(Data visualization charts)

►

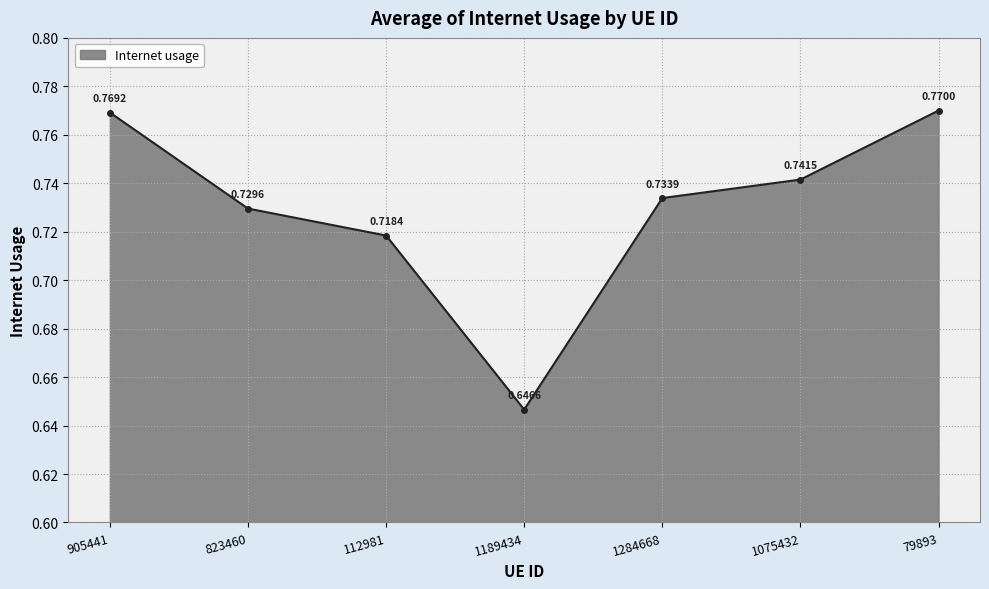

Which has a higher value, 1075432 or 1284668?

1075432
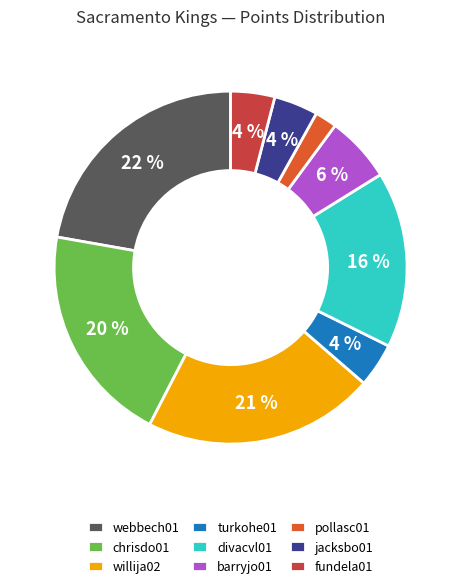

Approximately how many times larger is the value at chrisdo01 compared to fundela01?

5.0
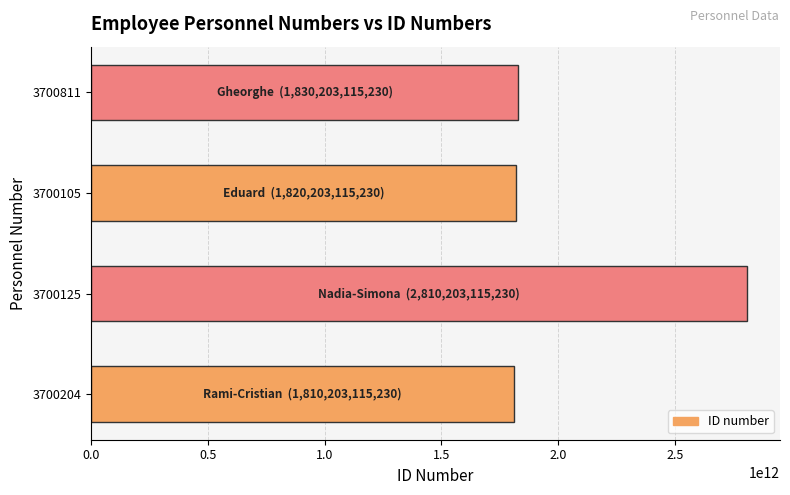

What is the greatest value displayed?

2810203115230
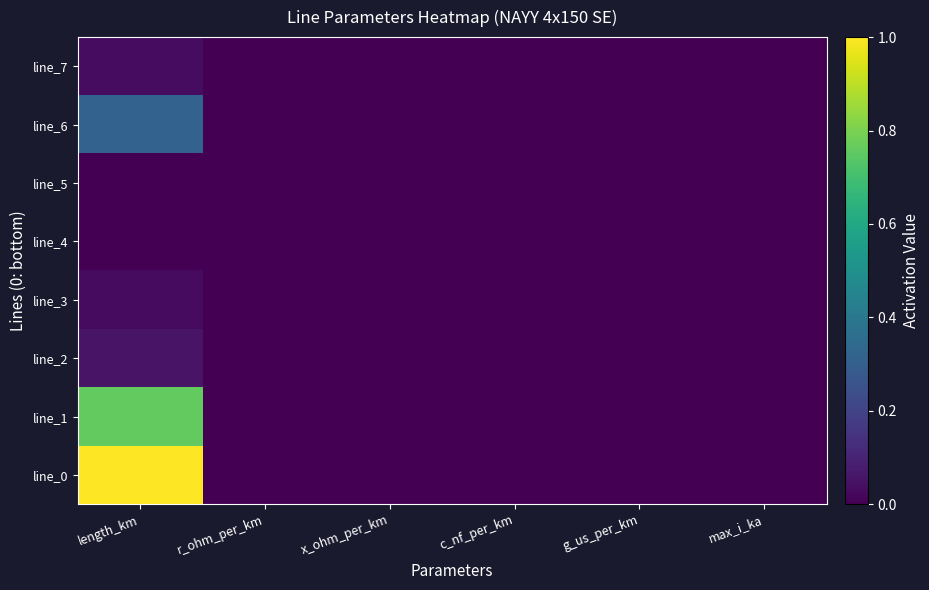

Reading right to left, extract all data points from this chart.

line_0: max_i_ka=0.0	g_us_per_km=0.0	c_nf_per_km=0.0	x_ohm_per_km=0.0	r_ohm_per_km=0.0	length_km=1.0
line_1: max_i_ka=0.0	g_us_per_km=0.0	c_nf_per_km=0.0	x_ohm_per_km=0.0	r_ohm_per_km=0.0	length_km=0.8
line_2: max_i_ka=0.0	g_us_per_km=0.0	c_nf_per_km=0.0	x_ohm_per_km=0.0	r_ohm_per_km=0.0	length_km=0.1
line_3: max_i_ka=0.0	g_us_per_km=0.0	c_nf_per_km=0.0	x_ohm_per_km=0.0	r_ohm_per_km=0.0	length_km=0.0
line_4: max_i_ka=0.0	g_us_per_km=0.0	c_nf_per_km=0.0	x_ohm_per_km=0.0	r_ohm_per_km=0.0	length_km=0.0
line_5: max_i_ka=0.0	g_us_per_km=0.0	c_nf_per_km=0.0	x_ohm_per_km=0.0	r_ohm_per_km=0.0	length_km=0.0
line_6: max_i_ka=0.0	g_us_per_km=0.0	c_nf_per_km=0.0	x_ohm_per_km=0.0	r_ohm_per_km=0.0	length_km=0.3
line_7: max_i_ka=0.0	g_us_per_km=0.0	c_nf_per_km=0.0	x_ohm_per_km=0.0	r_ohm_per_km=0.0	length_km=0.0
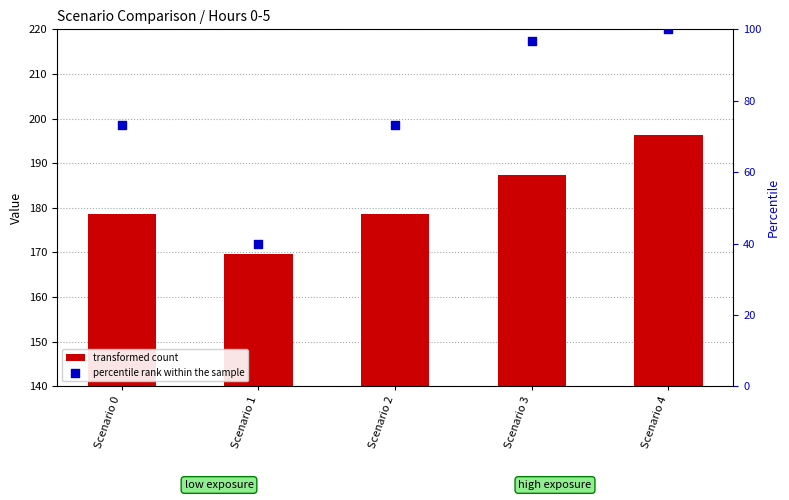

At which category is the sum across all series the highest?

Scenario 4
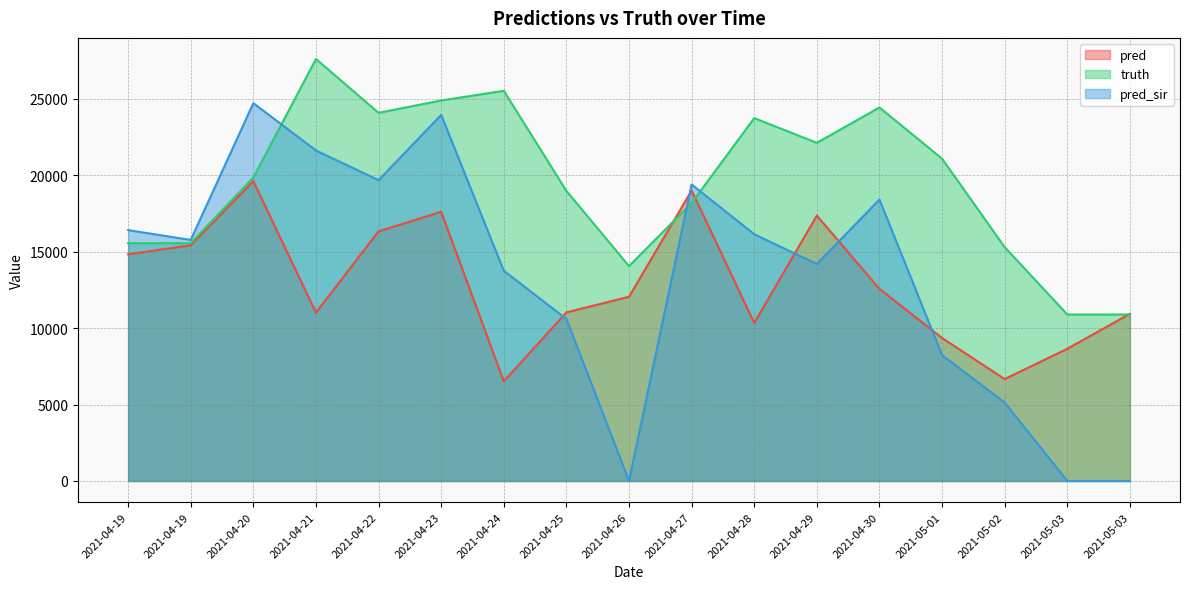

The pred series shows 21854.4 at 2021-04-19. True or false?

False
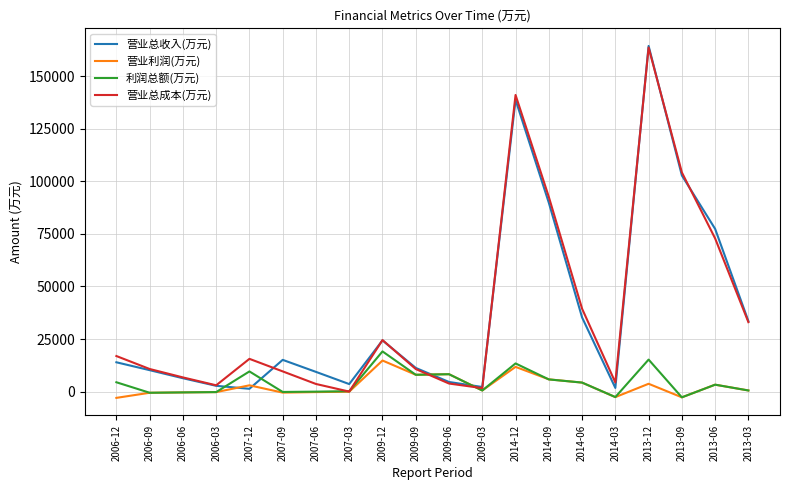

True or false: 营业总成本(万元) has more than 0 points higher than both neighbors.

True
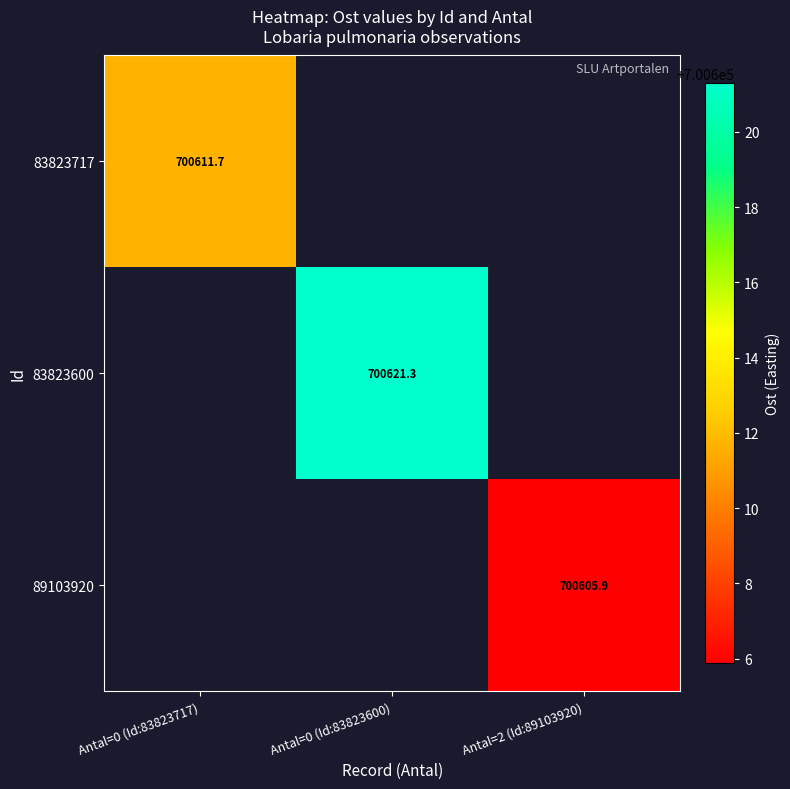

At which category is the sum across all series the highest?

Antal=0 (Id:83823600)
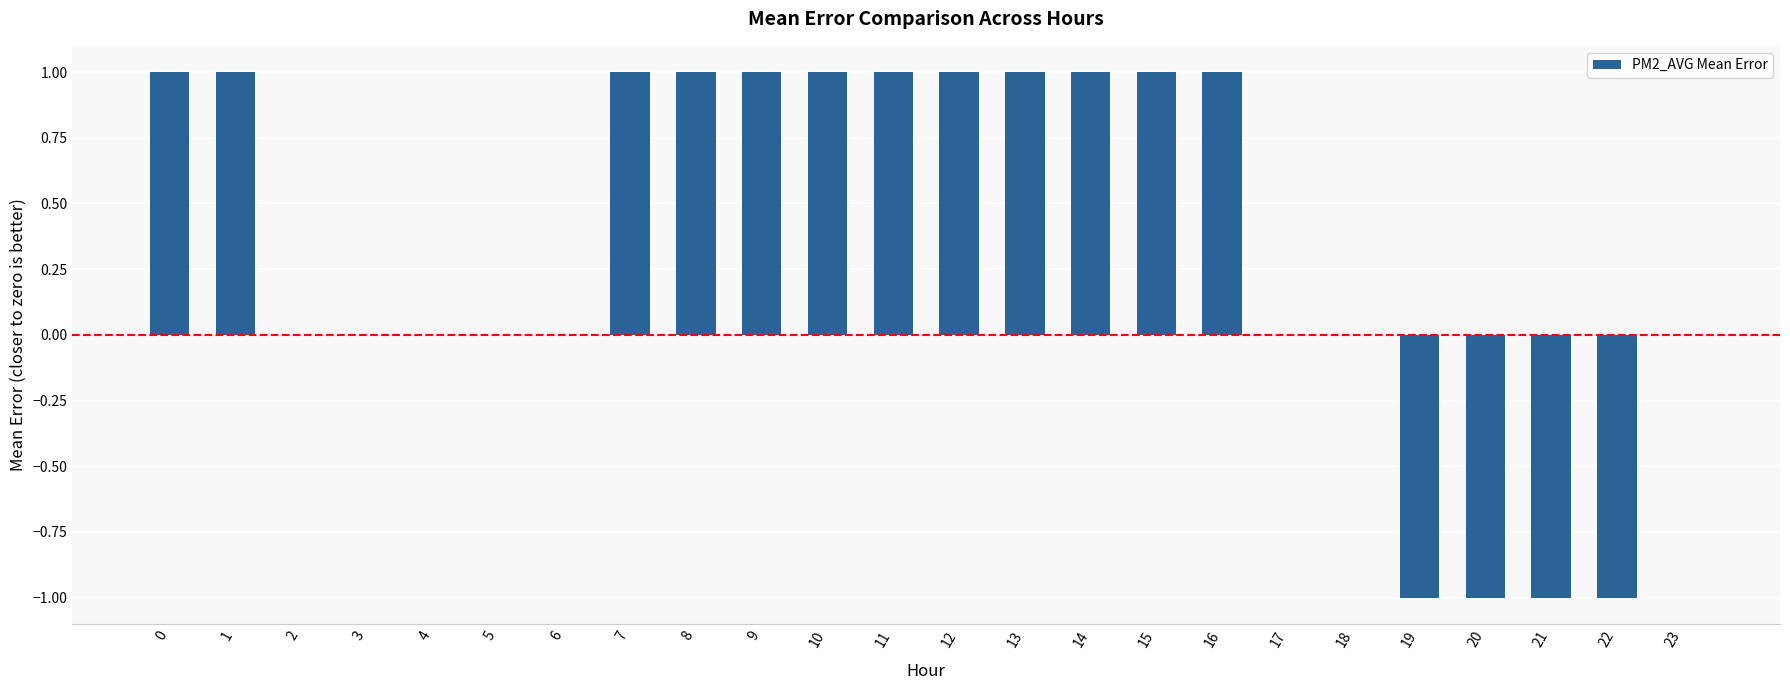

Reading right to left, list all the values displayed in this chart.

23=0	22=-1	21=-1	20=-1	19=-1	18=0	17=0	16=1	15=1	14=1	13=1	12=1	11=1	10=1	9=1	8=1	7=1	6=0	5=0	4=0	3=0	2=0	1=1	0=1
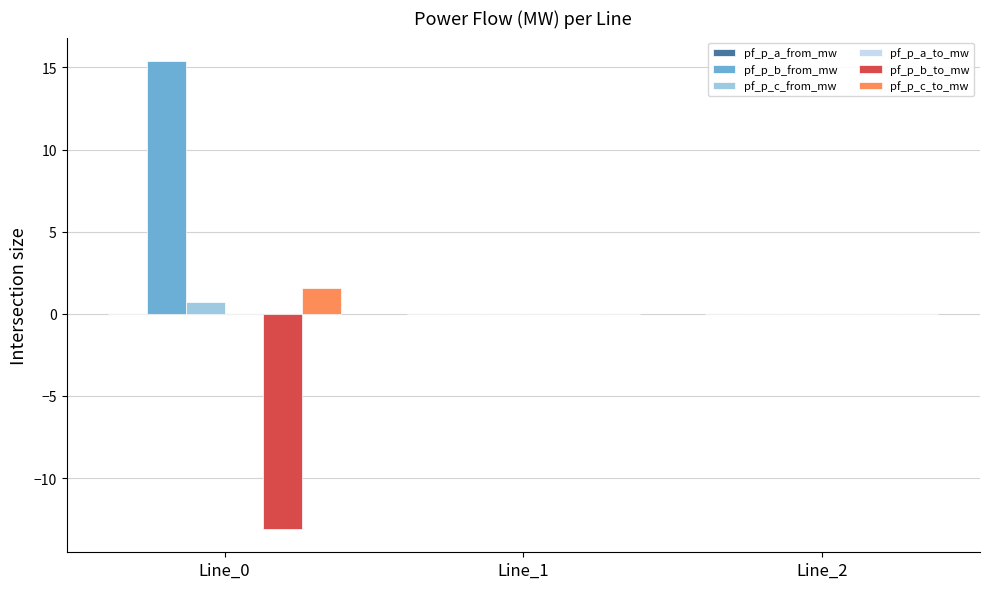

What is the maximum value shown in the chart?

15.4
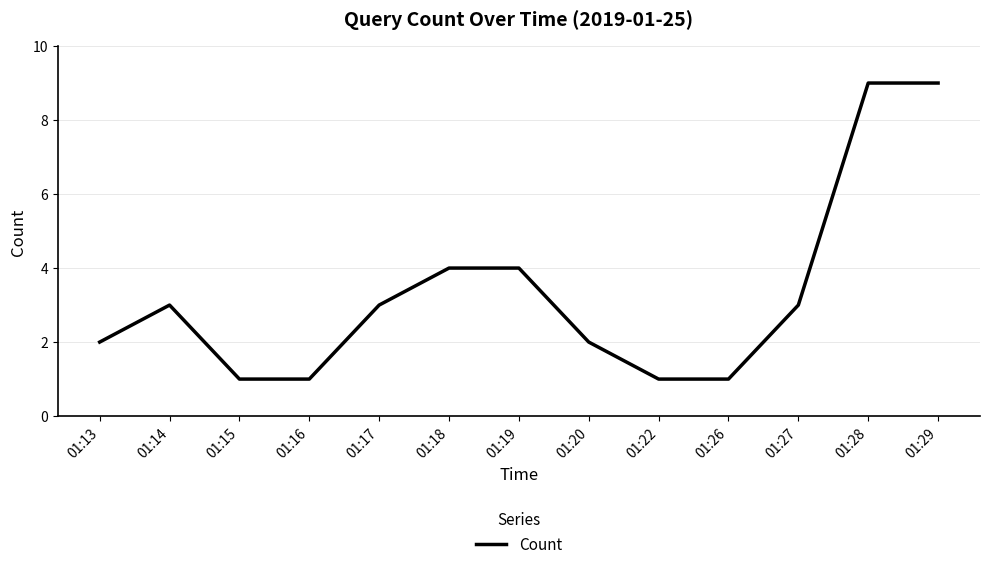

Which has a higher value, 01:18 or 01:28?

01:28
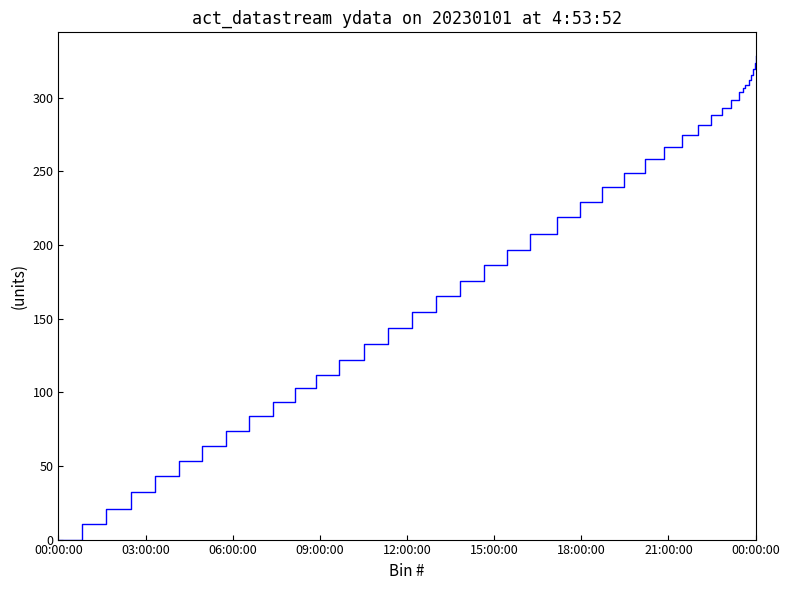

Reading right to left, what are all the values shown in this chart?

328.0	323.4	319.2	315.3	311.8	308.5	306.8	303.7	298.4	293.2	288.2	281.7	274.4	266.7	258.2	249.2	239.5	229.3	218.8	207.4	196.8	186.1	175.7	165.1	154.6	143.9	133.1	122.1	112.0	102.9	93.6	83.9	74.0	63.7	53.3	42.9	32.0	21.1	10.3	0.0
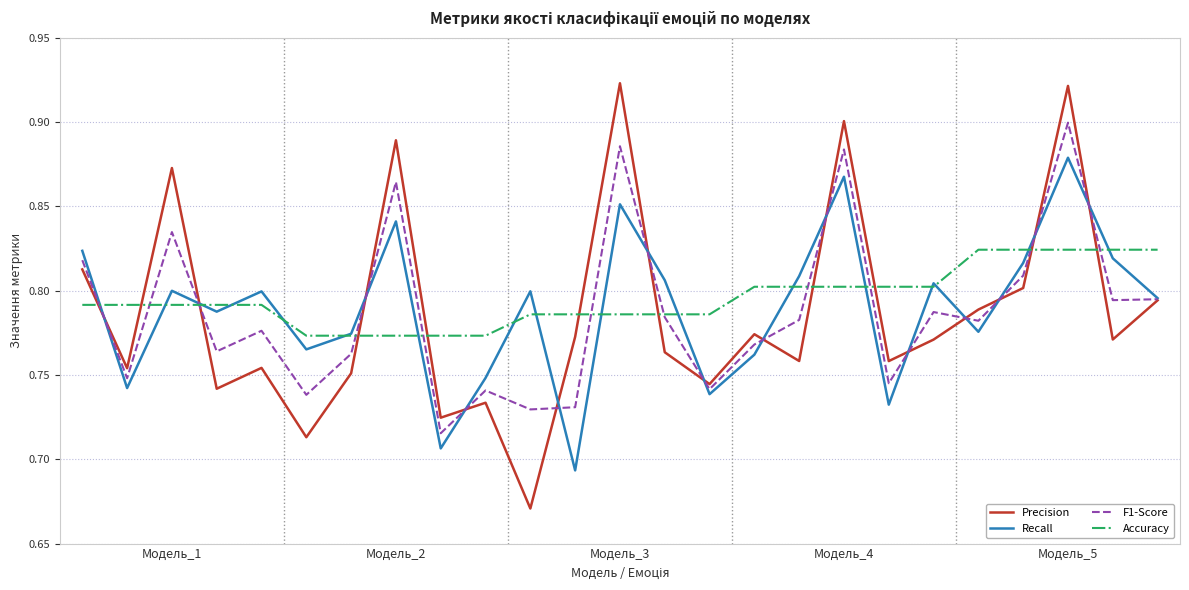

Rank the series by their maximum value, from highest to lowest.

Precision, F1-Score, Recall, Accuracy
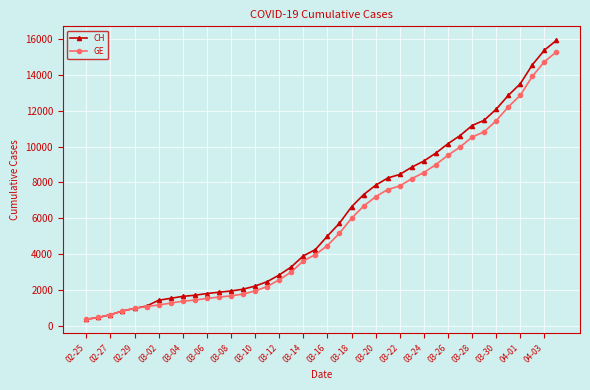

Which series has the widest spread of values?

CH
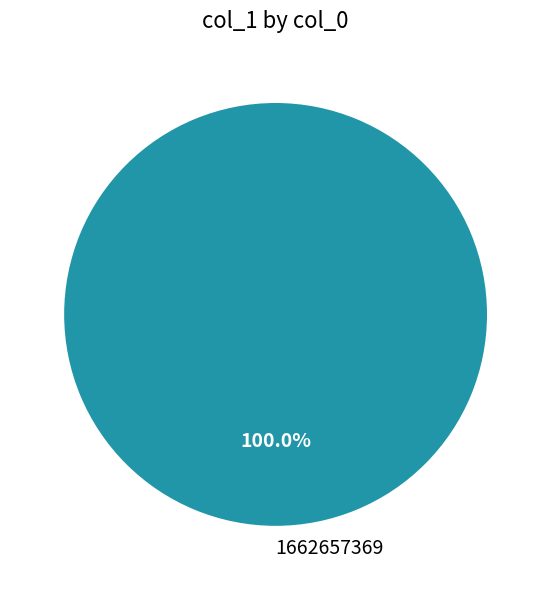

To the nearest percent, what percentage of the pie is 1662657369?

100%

◄

> **What this task involves**
Copy all of the entries above word for word, leaving out the pictures.

> **Task response**
Which has a higher value, 1075432 or 1284668?

1075432

Approximately how many times larger is the value at chrisdo01 compared to fundela01?

5.0

What is the greatest value displayed?

2810203115230

Reading right to left, extract all data points from this chart.

line_0: max_i_ka=0.0	g_us_per_km=0.0	c_nf_per_km=0.0	x_ohm_per_km=0.0	r_ohm_per_km=0.0	length_km=1.0
line_1: max_i_ka=0.0	g_us_per_km=0.0	c_nf_per_km=0.0	x_ohm_per_km=0.0	r_ohm_per_km=0.0	length_km=0.8
line_2: max_i_ka=0.0	g_us_per_km=0.0	c_nf_per_km=0.0	x_ohm_per_km=0.0	r_ohm_per_km=0.0	length_km=0.1
line_3: max_i_ka=0.0	g_us_per_km=0.0	c_nf_per_km=0.0	x_ohm_per_km=0.0	r_ohm_per_km=0.0	length_km=0.0
line_4: max_i_ka=0.0	g_us_per_km=0.0	c_nf_per_km=0.0	x_ohm_per_km=0.0	r_ohm_per_km=0.0	length_km=0.0
line_5: max_i_ka=0.0	g_us_per_km=0.0	c_nf_per_km=0.0	x_ohm_per_km=0.0	r_ohm_per_km=0.0	length_km=0.0
line_6: max_i_ka=0.0	g_us_per_km=0.0	c_nf_per_km=0.0	x_ohm_per_km=0.0	r_ohm_per_km=0.0	length_km=0.3
line_7: max_i_ka=0.0	g_us_per_km=0.0	c_nf_per_km=0.0	x_ohm_per_km=0.0	r_ohm_per_km=0.0	length_km=0.0

At which category is the sum across all series the highest?

Scenario 4

The pred series shows 21854.4 at 2021-04-19. True or false?

False

True or false: 营业总成本(万元) has more than 0 points higher than both neighbors.

True

At which category is the sum across all series the highest?

Antal=0 (Id:83823600)

Reading right to left, list all the values displayed in this chart.

23=0	22=-1	21=-1	20=-1	19=-1	18=0	17=0	16=1	15=1	14=1	13=1	12=1	11=1	10=1	9=1	8=1	7=1	6=0	5=0	4=0	3=0	2=0	1=1	0=1

What is the maximum value shown in the chart?

15.4

Which has a higher value, 01:18 or 01:28?

01:28

Reading right to left, what are all the values shown in this chart?

328.0	323.4	319.2	315.3	311.8	308.5	306.8	303.7	298.4	293.2	288.2	281.7	274.4	266.7	258.2	249.2	239.5	229.3	218.8	207.4	196.8	186.1	175.7	165.1	154.6	143.9	133.1	122.1	112.0	102.9	93.6	83.9	74.0	63.7	53.3	42.9	32.0	21.1	10.3	0.0

Rank the series by their maximum value, from highest to lowest.

Precision, F1-Score, Recall, Accuracy

Which series has the widest spread of values?

CH

To the nearest percent, what percentage of the pie is 1662657369?

100%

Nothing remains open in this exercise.